短い課題 A:
リストの冒頭から始まり「scientific name: Liquidambar styraciflua」を含む行で終わる範囲を、「phylum」を「division」に差し替えてもう一度書いてください。ほかは一切変えず、その範囲だけを出力してください。

• • • • • • •

僕はプロカメラマンじゃないので、自分ができることならとにかく全部やろうっていう感覚があるんです。あんまりうるさく相手を褒めまくっているとたぶん相手から呆れられると思うんですけど、呆れられてからが本番なので。
──では、カメラマンはまず羞恥心を捨てることが大切なんでしょうか?
加賀さん そう思います。そもそも、相手の表情とかちょっとした仕草とか、コントロールできないはずのものを写真に残したいという欲求って、かなり支配的だし暴力的なんですよ。言ってしまえば、写真を撮るって行為自体、ある意味変態的というか決して格好つけるようなことじゃない。
その自覚は持っておいたほうがいいと思います。だから、写真を撮るときの声かけが恥ずかしいって人は、「そもそもこうやって撮ってること自体がキモいんだから!」って折に触れて思い出すといいと思います(笑)。

• • • • • • •

短い課題 B:
引用文について答えてください。
(i) 引用文の冒頭では、何をきっかけに「本番」が始まるとされていますか?
(ii) 相手の表情や仕草を写真に残したいという欲求は、どのようなものだと言われていますか?
(iii) 声かけが恥ずかしい人は、折に触れて何を思い出すとよいとされていますか?

• • • • • • •

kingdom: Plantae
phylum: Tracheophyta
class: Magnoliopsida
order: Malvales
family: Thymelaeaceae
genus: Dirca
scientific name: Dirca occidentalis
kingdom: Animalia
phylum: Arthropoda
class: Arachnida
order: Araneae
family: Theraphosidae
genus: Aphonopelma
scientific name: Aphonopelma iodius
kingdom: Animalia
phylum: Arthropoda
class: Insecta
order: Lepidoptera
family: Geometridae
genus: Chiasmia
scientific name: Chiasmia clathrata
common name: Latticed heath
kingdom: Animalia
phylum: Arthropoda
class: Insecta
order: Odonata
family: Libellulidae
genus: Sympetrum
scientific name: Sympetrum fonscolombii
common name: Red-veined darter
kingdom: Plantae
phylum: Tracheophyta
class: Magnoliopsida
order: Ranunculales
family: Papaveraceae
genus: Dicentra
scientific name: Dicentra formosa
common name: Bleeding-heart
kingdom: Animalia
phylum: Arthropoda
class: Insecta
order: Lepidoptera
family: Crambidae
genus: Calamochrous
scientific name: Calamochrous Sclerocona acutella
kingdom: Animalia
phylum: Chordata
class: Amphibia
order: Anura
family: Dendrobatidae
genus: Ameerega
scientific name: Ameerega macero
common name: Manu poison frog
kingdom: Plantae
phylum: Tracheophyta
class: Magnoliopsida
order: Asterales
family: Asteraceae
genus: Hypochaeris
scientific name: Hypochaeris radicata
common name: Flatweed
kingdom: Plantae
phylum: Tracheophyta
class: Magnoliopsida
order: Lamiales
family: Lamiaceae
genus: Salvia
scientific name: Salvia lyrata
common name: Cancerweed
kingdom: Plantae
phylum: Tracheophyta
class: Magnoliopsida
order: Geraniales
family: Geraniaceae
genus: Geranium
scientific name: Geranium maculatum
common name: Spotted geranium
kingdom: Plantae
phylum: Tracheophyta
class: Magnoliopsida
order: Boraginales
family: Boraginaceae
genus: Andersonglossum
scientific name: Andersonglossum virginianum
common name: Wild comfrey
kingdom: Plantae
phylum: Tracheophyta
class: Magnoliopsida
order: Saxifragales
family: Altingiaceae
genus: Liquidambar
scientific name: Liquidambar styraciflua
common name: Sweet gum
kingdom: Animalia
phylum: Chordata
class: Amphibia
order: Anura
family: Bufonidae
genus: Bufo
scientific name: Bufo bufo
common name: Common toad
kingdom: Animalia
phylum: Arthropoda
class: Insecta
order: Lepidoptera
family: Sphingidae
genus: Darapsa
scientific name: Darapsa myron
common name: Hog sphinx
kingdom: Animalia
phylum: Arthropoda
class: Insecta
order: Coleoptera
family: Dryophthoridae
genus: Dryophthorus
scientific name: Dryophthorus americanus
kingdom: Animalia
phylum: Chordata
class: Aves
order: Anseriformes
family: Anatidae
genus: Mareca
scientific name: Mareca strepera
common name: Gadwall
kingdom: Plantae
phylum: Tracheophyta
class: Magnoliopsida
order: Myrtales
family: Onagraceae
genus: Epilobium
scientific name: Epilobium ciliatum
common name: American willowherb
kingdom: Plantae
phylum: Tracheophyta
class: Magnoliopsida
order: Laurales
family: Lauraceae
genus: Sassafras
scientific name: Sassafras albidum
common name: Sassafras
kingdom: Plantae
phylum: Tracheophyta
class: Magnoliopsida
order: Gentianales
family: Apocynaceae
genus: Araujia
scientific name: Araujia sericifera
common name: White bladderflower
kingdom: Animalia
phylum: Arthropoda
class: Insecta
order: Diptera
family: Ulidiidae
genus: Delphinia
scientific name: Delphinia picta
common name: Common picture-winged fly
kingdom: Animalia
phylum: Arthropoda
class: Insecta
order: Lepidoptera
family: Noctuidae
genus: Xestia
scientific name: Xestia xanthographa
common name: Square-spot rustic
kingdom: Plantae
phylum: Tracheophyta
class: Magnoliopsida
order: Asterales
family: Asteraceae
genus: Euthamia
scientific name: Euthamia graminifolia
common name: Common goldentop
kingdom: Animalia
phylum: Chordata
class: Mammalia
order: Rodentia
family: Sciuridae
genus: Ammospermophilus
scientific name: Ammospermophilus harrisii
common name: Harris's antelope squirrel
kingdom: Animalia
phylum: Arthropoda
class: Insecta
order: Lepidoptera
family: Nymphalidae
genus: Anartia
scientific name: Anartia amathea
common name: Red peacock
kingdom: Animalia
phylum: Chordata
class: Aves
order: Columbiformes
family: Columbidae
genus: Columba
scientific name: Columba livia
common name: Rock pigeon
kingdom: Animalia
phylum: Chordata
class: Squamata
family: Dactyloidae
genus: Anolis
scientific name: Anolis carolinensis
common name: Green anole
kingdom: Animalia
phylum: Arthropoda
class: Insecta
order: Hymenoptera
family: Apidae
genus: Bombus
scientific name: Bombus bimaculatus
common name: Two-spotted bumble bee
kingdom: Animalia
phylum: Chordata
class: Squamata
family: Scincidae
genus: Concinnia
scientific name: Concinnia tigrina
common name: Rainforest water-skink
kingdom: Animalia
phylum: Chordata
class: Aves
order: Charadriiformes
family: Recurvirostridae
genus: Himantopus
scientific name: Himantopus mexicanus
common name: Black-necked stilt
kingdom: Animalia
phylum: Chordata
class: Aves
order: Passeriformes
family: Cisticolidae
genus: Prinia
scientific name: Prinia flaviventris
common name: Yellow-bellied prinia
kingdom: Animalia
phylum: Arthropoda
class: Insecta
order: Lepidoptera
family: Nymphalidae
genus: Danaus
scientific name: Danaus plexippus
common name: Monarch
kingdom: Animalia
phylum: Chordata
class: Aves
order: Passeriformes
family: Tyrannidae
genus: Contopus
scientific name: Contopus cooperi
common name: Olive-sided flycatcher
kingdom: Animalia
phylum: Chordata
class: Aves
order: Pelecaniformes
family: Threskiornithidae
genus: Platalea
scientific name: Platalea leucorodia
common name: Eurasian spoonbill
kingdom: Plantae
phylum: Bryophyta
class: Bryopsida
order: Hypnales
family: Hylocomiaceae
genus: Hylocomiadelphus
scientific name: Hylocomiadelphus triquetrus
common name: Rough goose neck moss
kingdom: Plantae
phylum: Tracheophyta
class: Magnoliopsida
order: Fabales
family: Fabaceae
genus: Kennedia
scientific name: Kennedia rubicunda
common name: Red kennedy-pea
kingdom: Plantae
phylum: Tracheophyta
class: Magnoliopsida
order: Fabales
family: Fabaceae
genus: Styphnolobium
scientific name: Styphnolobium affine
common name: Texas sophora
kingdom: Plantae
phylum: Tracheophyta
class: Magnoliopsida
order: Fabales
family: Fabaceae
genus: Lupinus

• • • • • • •

完全な解答 A:
kingdom: Plantae
division: Tracheophyta
class: Magnoliopsida
order: Malvales
family: Thymelaeaceae
genus: Dirca
scientific name: Dirca occidentalis
kingdom: Animalia
division: Arthropoda
class: Arachnida
order: Araneae
family: Theraphosidae
genus: Aphonopelma
scientific name: Aphonopelma iodius
kingdom: Animalia
division: Arthropoda
class: Insecta
order: Lepidoptera
family: Geometridae
genus: Chiasmia
scientific name: Chiasmia clathrata
common name: Latticed heath
kingdom: Animalia
division: Arthropoda
class: Insecta
order: Odonata
family: Libellulidae
genus: Sympetrum
scientific name: Sympetrum fonscolombii
common name: Red-veined darter
kingdom: Plantae
division: Tracheophyta
class: Magnoliopsida
order: Ranunculales
family: Papaveraceae
genus: Dicentra
scientific name: Dicentra formosa
common name: Bleeding-heart
kingdom: Animalia
division: Arthropoda
class: Insecta
order: Lepidoptera
family: Crambidae
genus: Calamochrous
scientific name: Calamochrous Sclerocona acutella
kingdom: Animalia
division: Chordata
class: Amphibia
order: Anura
family: Dendrobatidae
genus: Ameerega
scientific name: Ameerega macero
common name: Manu poison frog
kingdom: Plantae
division: Tracheophyta
class: Magnoliopsida
order: Asterales
family: Asteraceae
genus: Hypochaeris
scientific name: Hypochaeris radicata
common name: Flatweed
kingdom: Plantae
division: Tracheophyta
class: Magnoliopsida
order: Lamiales
family: Lamiaceae
genus: Salvia
scientific name: Salvia lyrata
common name: Cancerweed
kingdom: Plantae
division: Tracheophyta
class: Magnoliopsida
order: Geraniales
family: Geraniaceae
genus: Geranium
scientific name: Geranium maculatum
common name: Spotted geranium
kingdom: Plantae
division: Tracheophyta
class: Magnoliopsida
order: Boraginales
family: Boraginaceae
genus: Andersonglossum
scientific name: Andersonglossum virginianum
common name: Wild comfrey
kingdom: Plantae
division: Tracheophyta
class: Magnoliopsida
order: Saxifragales
family: Altingiaceae
genus: Liquidambar
scientific name: Liquidambar styraciflua

完全な解答 B:
(i) 相手から呆れられたとき(呆れられてからが本番)。
(ii) かなり支配的で暴力的なもの。
(iii) 「そもそもこうやって撮ってること自体がキモいんだから!」ということ。